* Énoncé du problème:
Répondez aux questions suivantes d'après l'extrait sur la tripartition des fonctions.
1. Quelle fonction « la gauche » représente-t-elle ?
2. Sous quelle forme les idéologies nationalistes dites « d'extrême droite » cherchent-elles à restaurer la fonction sacerdotale ?
3. Quel est l'héritage pratique principal de la pensée de Marx exprimée dans Le Capital ?

Dans le même temps, la Révolution française marque une montée en puissance du tiers état, dont la mythologie deviendra la lutte des classes marxiste.
Au final, le XXᵉ siècle, constate l'effondrement en Occident de la fonction sacerdotale sous sa forme ecclésiastique, si bien que l'on bascule de la tripartition à un système binaire. D'un côté, "la droite" représente un coalition des fonctions sacerdotales et martiales, avec une hégémonie de la fonction martiale sous sa forme capitaliste. De l'autre, "la gauche" représente la fonction production, avec comme support mythologique la lutte des classes. La fonction sacerdotale a donc été en quelque sorte absorbée par les deux autres.

Cependant, à cette même période, on peut voir les idéologies nationalistes dites "d'extrême droite" comme une tentative de restauration de la fonction sacerdotale sous la forme du mythe des races et des nations, ce qui montre bien que même quand le système politique semble avoir basculé vers le bipartisme, la tripartition reste très fortement ancrée dans nos représentations mentales.
De la même manière, dans le premier chapitre, nous avons vu que l'héritage pratique principal de la pensée de Marx exprimée dans Le Capital est la social-démocratie. Pour autant, au niveau de la représentation populaire, le marxisme, c'est la lutte des classes. Cela provient du fait que la notion de lutte des classes est une notion mythologique, et qu'elle a été adoptée comme substitut sacerdotal par la fonction de production.

La philosophie des lumières

En très peu de mots, on peut voir la philosophie des lumières comme le bouleversement des représentations mentales induit par l'émergence de la science moderne.

* Données fournies:
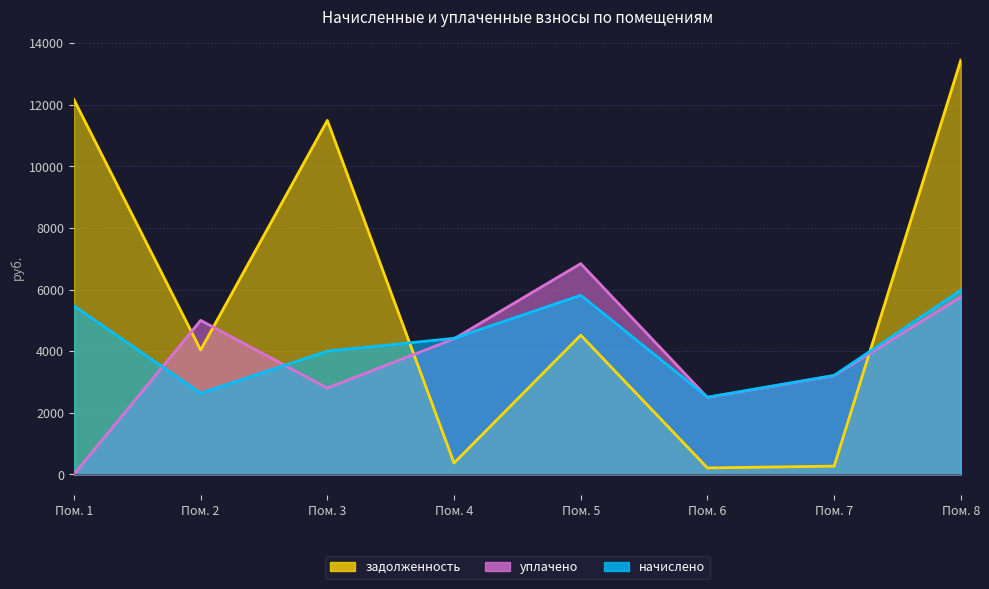

The value of уплачено at Пом. 6 is 2496.9. True or false?

True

* Réponse au problème:
1. Elle représente la fonction production, avec comme support mythologique la lutte des classes.
2. Elles cherchent à la restaurer sous la forme du mythe des races et des nations.
3. Il s'agit de la social-démocratie.